Why Control Blocks Can't Survive a Crash¶
Control blocks track two things: where each object lives (location) and how many references point to it (ref count). Both become untrustworthy after a crash:
- Reference counts include in-flight stack references. Every
smart_ptron the stack holds a reference. When the process crashes, those destructors never run -- ref counts are left permanently inflated. - Control blocks are pinned to RAM to avoid SSD wear. They change on every retain, release, and relocation -- far too frequently to flush to disk. They are volatile by design.
On clean shutdown, a clean_shutdown flag is set so control blocks can be reloaded as-is. On crash, they must be rebuilt from segments.
Recovery Modes¶
The caller tells the database what kind of failure occurred via recovery_mode:
| Mode | When to use | What it does |
|---|---|---|
none |
Clean shutdown detected | No recovery needed |
deferred_cleanup |
App crash, fast restart | Mark ref counts stale, defer leak reclamation |
app_crash |
App crash, full cleanup | Reset ref counts, reclaim leaked memory |
power_loss |
OS or hardware crash | Validate segments, rebuild control blocks and roots |
full_verify |
Suspected corruption | Deep checksum verification of all objects |
If no mode is specified and the clean_shutdown flag is unset, the database defaults to deferred_cleanup -- the tree is consistent, so the only cost is leaked objects occupying space until the user explicitly runs recovery.
How Recovery Works¶
The segments -- append-only, ordered by allocation sequence -- are the durable source of truth.
Root Pointer Sources¶
- The roots file -- memory-mapped, synced at each commit. Primary source of root pointers.
- Sync headers -- 64-byte records at segment sync boundaries with backward chain, timestamp, XXH3 checksum, and optional root info.
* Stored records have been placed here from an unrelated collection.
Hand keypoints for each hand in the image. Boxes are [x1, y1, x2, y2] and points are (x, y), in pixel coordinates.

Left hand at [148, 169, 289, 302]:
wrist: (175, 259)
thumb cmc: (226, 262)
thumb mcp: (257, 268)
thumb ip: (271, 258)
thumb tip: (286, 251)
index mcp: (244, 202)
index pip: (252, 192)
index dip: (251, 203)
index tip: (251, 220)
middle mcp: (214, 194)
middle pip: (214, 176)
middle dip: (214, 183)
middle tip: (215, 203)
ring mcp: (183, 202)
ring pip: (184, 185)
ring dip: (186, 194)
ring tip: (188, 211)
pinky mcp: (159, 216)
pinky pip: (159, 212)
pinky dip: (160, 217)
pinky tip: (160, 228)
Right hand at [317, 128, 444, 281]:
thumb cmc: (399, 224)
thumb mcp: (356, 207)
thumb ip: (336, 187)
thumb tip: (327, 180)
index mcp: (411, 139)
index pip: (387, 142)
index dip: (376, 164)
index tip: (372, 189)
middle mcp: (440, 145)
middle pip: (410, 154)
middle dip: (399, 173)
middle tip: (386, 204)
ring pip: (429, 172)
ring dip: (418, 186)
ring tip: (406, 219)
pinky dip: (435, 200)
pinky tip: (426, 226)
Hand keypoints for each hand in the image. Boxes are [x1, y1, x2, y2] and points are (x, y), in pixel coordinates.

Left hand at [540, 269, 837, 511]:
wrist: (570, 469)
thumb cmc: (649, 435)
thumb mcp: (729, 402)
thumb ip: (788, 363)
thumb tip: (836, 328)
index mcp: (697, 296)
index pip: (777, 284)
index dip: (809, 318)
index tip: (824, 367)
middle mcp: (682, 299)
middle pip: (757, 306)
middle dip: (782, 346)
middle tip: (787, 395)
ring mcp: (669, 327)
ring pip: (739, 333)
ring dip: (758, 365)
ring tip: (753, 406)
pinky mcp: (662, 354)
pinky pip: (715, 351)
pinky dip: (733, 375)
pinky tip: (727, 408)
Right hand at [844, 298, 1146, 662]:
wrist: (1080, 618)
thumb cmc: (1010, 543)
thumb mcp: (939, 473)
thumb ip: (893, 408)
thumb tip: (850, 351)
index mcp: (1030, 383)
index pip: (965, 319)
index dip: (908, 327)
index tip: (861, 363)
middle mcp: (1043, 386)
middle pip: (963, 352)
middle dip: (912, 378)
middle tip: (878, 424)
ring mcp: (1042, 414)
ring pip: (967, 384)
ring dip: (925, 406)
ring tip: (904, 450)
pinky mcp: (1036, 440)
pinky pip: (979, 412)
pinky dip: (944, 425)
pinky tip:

Fallback when the roots file is corrupt.
App-Crash Recovery (Common Case)¶
Phase 1: Rebuild locations. Clear all control block metadata. Sort segments newest-to-oldest by _provider_sequence. Scan each segment's objects sequentially. For each object ID:
- If unseen: record its location, set ref count to 1
- If already mapped from a newer segment: skip (newer copy wins)
- If in the same segment: update (later offset = newer)
Phase 2: Retain reachable nodes. Starting from all valid roots (from roots file or sync headers), recursively traverse using visit_branches(). Each reachable node gets retain(), bumping ref count to 2+.
Phase 3: Release unreachable. Decrement every ref count by 1. Objects that drop to 0 are freed. Reachable objects settle to their correct ref counts.
Power-Loss Recovery¶
Adds segment validation before the three phases above: validate sync header checksums to identify the last trustworthy sync boundary. Data beyond the last valid sync header may be torn; data before it is guaranteed consistent.
Design Considerations¶
These are design notes, not fully implemented features
Determining Most Recent Copy¶
Given two segments with a copy of a node with the same ID, recovery must correctly identify which one is most recent:
- Within a segment, later offset = newer
- Each segment tracks the session that allocated it
- Segment timestamps provide ordering between sessions
- A 16-bit allocation sequence number in the node header (
ptr_address_seq::sequence) disambiguates across overlapping segments
Worst Case Scenario¶
- Thread A uses ID1 in Segment 1
- Compactor moves it to Segment 2
- Thread B re-allocs ID1 after A releases it in Segment 3
Three copies of the same ID in three segments. The allocation sequence number provides a total order.
Segment Header¶
Each segment stores:
- Time the segment was popped from the allocation queue
- Time the segment was finalized after being filled
- Size-weighted average time of the data within
- Session number that allocated it
- Source segment info for compacted data